Among measures that could be implemented are fiscal and structural reforms, she said. "But it needs to be granular, it needs to be regional, it needs to be focused on what will people get out of it, and it probably means more redistribution than we have in place at the moment," Ms Lagarde told the panel titled Squeezed And Angry: How To Fix The Middle-Class Crisis.
Excessive inequalities were a brake on sustainable growth, she said.
How to address the economic and political fallout from the anti- establishment forces that manifested themselves in the United States election and Brexit has been a key theme of the Davos gathering.

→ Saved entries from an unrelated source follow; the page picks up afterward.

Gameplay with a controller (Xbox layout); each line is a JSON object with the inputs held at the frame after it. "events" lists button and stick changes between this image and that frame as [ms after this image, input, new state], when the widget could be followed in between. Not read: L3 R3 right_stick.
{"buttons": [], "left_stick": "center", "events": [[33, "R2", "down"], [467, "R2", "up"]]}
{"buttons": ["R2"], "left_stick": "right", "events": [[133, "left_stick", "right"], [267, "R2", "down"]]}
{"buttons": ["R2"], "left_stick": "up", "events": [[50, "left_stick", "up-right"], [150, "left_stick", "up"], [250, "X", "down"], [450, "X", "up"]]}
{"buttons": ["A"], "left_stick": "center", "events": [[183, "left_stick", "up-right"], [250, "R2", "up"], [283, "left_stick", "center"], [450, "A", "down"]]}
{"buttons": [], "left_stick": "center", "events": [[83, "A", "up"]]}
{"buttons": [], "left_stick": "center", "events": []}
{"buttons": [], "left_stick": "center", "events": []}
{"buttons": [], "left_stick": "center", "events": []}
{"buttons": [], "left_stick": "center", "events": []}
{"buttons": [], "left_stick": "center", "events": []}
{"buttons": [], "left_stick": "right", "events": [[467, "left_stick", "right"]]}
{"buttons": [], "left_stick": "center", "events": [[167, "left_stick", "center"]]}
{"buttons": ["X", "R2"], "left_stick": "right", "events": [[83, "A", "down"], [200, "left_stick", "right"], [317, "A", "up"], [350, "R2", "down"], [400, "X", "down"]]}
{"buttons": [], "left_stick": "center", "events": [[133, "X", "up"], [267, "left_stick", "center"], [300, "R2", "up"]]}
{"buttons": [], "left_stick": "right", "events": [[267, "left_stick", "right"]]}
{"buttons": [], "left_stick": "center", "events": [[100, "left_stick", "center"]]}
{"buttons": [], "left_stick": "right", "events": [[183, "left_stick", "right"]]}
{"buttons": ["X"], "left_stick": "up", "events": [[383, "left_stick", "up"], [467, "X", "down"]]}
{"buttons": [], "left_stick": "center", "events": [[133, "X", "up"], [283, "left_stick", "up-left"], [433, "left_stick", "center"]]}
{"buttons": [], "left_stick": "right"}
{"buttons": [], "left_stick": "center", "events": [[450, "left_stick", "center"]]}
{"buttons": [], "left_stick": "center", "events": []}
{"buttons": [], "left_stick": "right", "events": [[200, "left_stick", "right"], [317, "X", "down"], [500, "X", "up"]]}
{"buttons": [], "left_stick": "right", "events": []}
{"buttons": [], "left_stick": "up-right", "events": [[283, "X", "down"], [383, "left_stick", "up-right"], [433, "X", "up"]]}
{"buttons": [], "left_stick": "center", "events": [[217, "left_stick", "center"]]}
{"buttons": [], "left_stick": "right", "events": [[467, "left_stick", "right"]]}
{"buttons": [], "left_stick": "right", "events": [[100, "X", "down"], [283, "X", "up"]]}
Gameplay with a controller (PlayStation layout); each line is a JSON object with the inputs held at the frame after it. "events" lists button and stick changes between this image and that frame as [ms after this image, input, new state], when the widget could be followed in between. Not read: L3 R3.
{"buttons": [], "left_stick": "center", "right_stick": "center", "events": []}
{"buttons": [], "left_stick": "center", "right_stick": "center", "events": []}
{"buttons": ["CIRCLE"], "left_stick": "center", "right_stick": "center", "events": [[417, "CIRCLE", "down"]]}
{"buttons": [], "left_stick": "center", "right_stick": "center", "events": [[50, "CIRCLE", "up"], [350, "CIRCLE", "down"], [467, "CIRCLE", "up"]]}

...it needs to be granular, it needs to be regional, it needs to be focused on what will people get out of it, and it probably means more redistribution than we have in place at the moment.
INTERNATIONAL MONETARY FUND CHIEF CHRISTINE LAGARDE, on reforms that could be implemented for wealth distribution.
In Europe, elections are due this year in the Netherlands, France and Germany, with a possible early poll in Italy following a constitutional referendum in the country where voters rallied against the government.
The panel saw former US treasury secretary Lawrence Summers attacking Mr Donald Trump, while Mr Dalio, founder of Bridgewater Associates, struck a more pessimistic tone than Ms Lagarde.
"I want to be loud and clear: populism scares me," Mr Dalio said. "We may be at a point where globalisation is ending, and provincialisation and nationalisation are taking hold. The No. 1 issue economically as a market participant is how populism manifests itself over the next year or two."
Now at Harvard University, Mr Summers said populism is "invariably counterproductive" for those it claims to help. "Our President-elect has made four or five phone calls to four or five companies, largely suspending the rule of law, and extorting them into relocating dozens or perhaps even a few hundred jobs into plants in the United States," he said.